Romantic Times (March 9, 2013)
Lyga’s I Hunt Killers sequel is riveting. You’ll be sucked in as you try to identify the mastermind behind the killings. Just when you think you know what will happen next, the plot turns. The characters stay strong and, by the end, you’ll be surprised to realize you have so much in common with a serial killer’s son.

Jazz Dent is back in the world he desperately wants to avoid — the world of serial killers. Not only is his psychopathic father on the loose, but a new serial killer appears in New York and Jazz is pulled into the case. He soon realizes that someone’s playing a game with him and it’s all he can do to stay sane while trying to solve the killings.

VOYA (June 1, 2013)
Jazz Dent, son of the most famous serial killer alive, is back in the business of hunting down killers. This time he travels to New York City with a detective to help catch the Hat-Dog Killer. This killer is more gruesome and violent than the Impressionist, who Jazz helped catch earlier in the year. Each murder is a piece of the puzzle in the pursuit of the Hat-Dog Killer, and Jazz once again uses the thinking passed down from his dear old dad, who has escaped from prison and is closer than Jazz knows.

Fans of I Hunt Killers will not be disappointed in this sequel. Lyga has brilliantly combined the elements of a true crime story with adventure and mystery to create a truly suspenseful novel. There are a few areas which readers must suspend belief, but the story is so fast paced, it is easy to do. Readers find themselves inside Jazz’s head and understand his character even more clearly than in the first novel, and with the added points of view from other characters, Jazz’s inner struggle about being like his dad is a fascinating addition to the story line. This title is highly recommended for libraries serving mature teens, and with all the twists and turns the story takes, readers will be in for a thrilling ride.

Horn Book (May 1, 2013)

Available data:
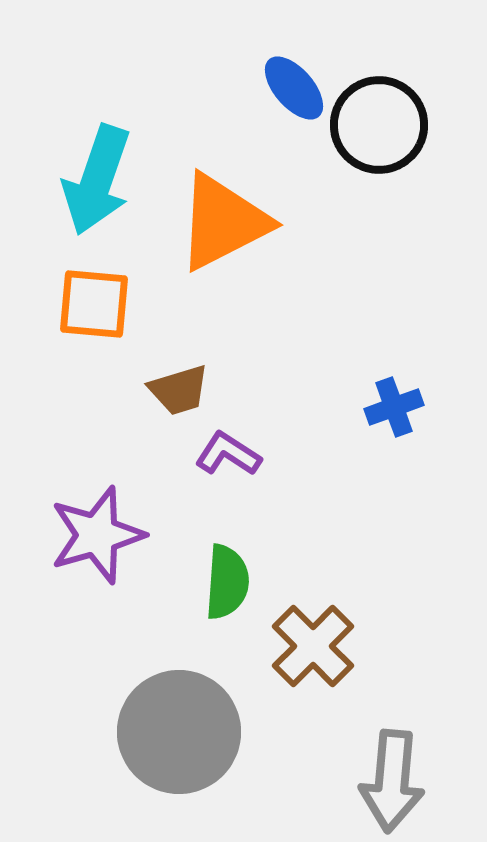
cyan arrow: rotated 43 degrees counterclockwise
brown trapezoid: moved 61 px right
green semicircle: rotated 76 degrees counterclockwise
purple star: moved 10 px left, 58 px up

Directions:
(a) According to the book reviews, what is the name of the killer Jazz helps hunt in New York City?
(b) Pick up the reviews of Lyga's sequel to I Hunt Killers from the point where they stop.

Task answers:
(a) The Hat-Dog Killer.

(b)
In I Hunt Killers (rev. 5/12), Jasper Dent helped the police catch the Impressionist, a small-town copycat killer imitating the murders of notorious serial killer Billy Dent—Jazz’s “Dear Old Dad.” Now an NYPD homicide detective requests Jazz’s unique expertise for a new case. The Hat-Dog Killer’s MO is so bizarre that the detectives are struggling to piece together a profile, and the body count is already in double digits. Jazz travels to the big city to review the evidence; unbeknownst to him, girlfriend Connie follows—and soon the two are sucked into the Hat-Dog Killer’s “game.” Jazz suspects that newly on-the-lam Billy may be connected to the murders, but how? All the while, Jazz fights to unlearn the macabre life lessons imparted by his father. Plenty of gory suspense and plot twists will satisfy thriller fans, but, as before, Jazz’s determination to “be human” (aided by Connie and charmingly annoying sidekick Howie) is just as compelling as the murder mystery. With many secrets about the Dent family and Jazz’s own nature remaining to be revealed in the next book, readers won’t want to wait. (May 1, 2013)
Some readers will enjoy the novel for its CSI-like investigative twists and turns; others will enjoy continuing to try to understand Jazz’s wounded psyche. Both groups will respond positively to this second installment in Jazz’s story, which both deepens his character development and provides plenty of forensic fodder, while also offering surprising (and frankly, much-needed) doses of humor. — Read the complete review.

Publishers Weekly (February 25, 2013)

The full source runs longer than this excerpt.